◆ TEXT SEGMENT

Within the housing 34, adjacent the opposite side of the flange 36 of the
spline 16, is a clutch washer 38. The clutch washer 38 has diametrically
opposed outwardly extending tabs 40 which are caged within diametrically
opposed channels 42 formed in the housing 34.
Next, a wave washer 48 is disposed to reside adjacent the side of the
clutch washer 38 opposite that facing the flange 36 of the spline 16.
A base plate 50 having diametrically opposed outwardly extending tabs 52 is
positioned within the housing 34 such that the tabs 52 are received within
the channels 42.
Finally, the peripheral marginal edges of the housing 34 are crimped over
the base plate 50. During the final crimping operation, the base plate 50
is forced inwardly of the housing 34 until the plate bottoms on a shoulder
54 formed in housing 34 at which time the wave washer will be sufficiently
compressed. Thus, pressure is provided between the base plate 50, the wave
washer 48, the clutch washer 38, the flange 36 of the spline 16, and the
inner wall of the housing 34.
The base plate 50 is provided with a double "D" hole which mates with a
corresponding outer configuration of the shaft 24 of the starter motor as
clearly illustrated in FIGS. 2 and 4. Accordingly, the base plate 50 is,
in effect, keyed to and is therefore driven by the shaft 24.
The wave washer 48, the clutch washer 38, and the spline 16 are each
provided with openings that are larger than the outer diameter of the
shaft 24 and, therefore, tend to "float" freely on the shaft 24. More
specifically, since the clutch assembly 14 is housed within the housing 34
which is maintained, in effect, coaxially of the shaft 24 by the base
plate 50, the wave washer 48, the clutch washer 38, and inner bore of the
spline 16 are maintained in axial relation with the shaft 24.

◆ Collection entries
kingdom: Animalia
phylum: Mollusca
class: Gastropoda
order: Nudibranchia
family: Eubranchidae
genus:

◆ TASKS TO PERFORM
a) According to the clutch assembly passage, pressure is provided between which parts after the final crimping? List each one with its reference number.
b) Resume the clutch assembly passage from the point where it stops.

◆ TASK ANSWERS
a)
- Base plate 50
- Wave washer 48
- Clutch washer 38
- Flange 36 of the spline 16
- Inner wall of the housing 34

b)
In operation, it will be appreciated that the armature shaft 24 drives the
base plate 50 which, in turn, drives the spline 16 upon which the pinion
gear 12 is keyed via the spline or threads 30. The pinion gear 12 is free
to rotate on the spline 16. Any relative rotational movement between the
pinion gear 12 and the spline 16 results in axial movement of the pinion
gear 12. As the starter motor 10 is energized, the fast acceleration of
the clutch assembly acting with the inertia of the pinion gear 12 causes
the pinion gear 12 to move outwardly along the longitudinal axis of the
spline 16 until engagement with the flywheel ring gear 26 of the
associated engine which is to be started.
Upon initial engagement with the stationary flywheel, the sudden loading
will result in a slippage in the clutch assembly 14. As the back loading
on the spline 16 occurs due to loading, the wave washer 48 will be caused
to become even more compressed. Thus, enough precalculated pressure in
addition to the back loading pressure will start the engine flywheel to
rotate and will continue causing the flywheel to rotate until the engine
starts. When the engine starts, the pinion gear 12 will back away from the
flywheel 26 and come to rest in the normal "at rest" position, which
necessarily is free and clear of engagement with the flywheel gear teeth
26. The anti-drift spring 18 militates against drifting movement of the
pinion gear 12 caused by engine vibration and thereby prevents contact
between the pinion gear 12 and the associated rotating ring gear 26.
In accordance with the provisions of the patent statutes, the present
invention has been described in what is considered to represent its
preferred embodiment. However, it should be understood that the invention
can be practiced otherwise than as specifically illustrated and described
without departing from its spirit or scope.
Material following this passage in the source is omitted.